Data supplied:
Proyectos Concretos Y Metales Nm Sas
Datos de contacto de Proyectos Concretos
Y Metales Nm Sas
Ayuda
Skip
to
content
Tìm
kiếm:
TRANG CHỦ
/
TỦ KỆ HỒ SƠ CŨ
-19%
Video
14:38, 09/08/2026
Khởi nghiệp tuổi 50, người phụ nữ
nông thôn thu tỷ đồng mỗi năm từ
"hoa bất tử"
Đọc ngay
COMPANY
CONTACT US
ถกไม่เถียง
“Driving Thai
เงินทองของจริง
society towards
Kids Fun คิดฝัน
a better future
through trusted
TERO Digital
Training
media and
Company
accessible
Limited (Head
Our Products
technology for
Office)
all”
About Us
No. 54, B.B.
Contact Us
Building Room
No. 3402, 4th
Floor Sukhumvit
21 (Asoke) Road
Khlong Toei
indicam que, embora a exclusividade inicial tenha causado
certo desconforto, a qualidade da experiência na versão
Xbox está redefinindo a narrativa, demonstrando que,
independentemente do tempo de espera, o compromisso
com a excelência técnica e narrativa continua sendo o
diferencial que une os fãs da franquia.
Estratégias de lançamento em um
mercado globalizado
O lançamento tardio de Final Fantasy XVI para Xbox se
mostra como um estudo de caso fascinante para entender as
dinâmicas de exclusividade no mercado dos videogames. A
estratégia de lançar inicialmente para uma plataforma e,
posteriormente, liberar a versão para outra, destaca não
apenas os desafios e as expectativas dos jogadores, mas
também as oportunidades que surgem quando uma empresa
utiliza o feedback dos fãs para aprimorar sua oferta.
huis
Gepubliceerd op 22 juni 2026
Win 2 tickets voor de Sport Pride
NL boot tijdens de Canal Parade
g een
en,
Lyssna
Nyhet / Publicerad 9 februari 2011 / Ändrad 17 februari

Your instructions:
Look through the entries above; copy every line holding the string "mercado".

Solved exercise:
mercado globalizado
dinâmicas de exclusividade no mercado dos videogames. A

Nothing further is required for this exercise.